Regarding the customers on the 1500 Accounts.
He used the example of Unilever. I chuckled. We all know that one of the most tragic drivers of the 2022 demise (one of the many demis') was the extreme over inflation of the size of the Avaya base of business. The "forecast" was based on converting the base to subscription (and the total abuse of what defines subscription ..the implications being STs ever elusive "they are all just too stupid to get it" so called cloud).

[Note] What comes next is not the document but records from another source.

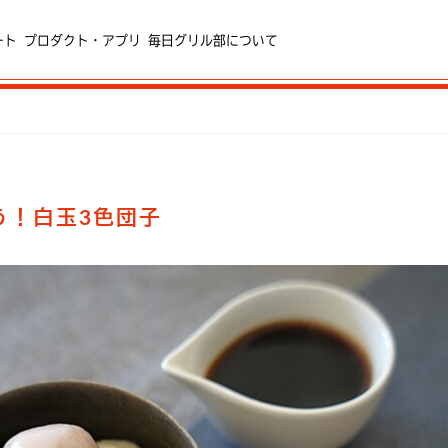
ート
プロダクト・アプリ
毎日グリル部について
う！白玉3色団子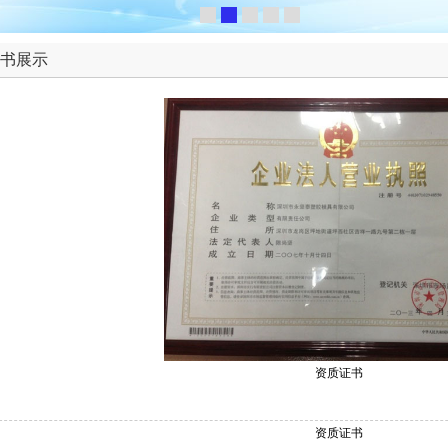
书展示
资质证书
资质证书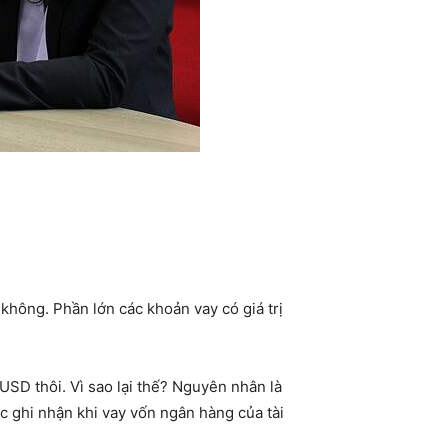
không. Phần lớn các khoản vay có giá trị
SD thôi. Vì sao lại thế? Nguyên nhân là
ợc ghi nhận khi vay vốn ngân hàng của tài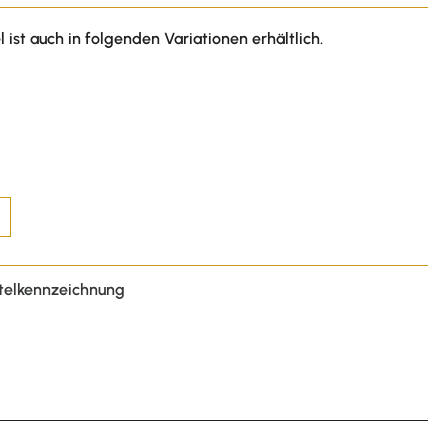
l ist auch in folgenden Variationen erhältlich.
telkennzeichnung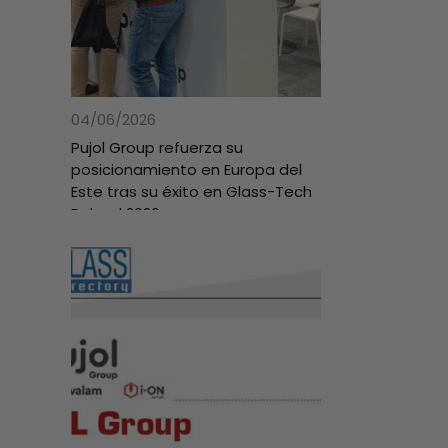
04/06/2026
Pujol Group refuerza su
posicionamiento en Europa del
Este tras su éxito en Glass-Tech
Poland 2026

They couldn't report the #'s b/c they could no longer borrow maintenance fees income and imply it was from converted "base 2 cloud" clients. After 3 years of the great subscription bait and switch, maintenance contracts dried up.
But wait. There's more.
They just delayed the earnings to the final possible extension then filed Chapter 11 and went private in a lend to own scheme resulting in our grand master Apollo. And here we are. They never did need to come clean and report on what this "obviously NOT generating revenue" base really is.
Let's unpack Unilever. The analyst said the focus is the Top 1500. And in the case of Unilever, that means it really is worth a lot more because they represent "one" of the 1500, but they have ALL the companies under it. Who really believes Avaya has ALL the Unilever brands as a revenue generating client???? The analysts just can't help themselves. They must exaggerate. At least the one still clearly on payroll.
We all know that if Unilever would actually do an internal technology audit, Avaya would likely appear to have less "seats" than the next 3 UC providers. But that's the thing. UC is so insignificant for tech leaders they don't even bother to look.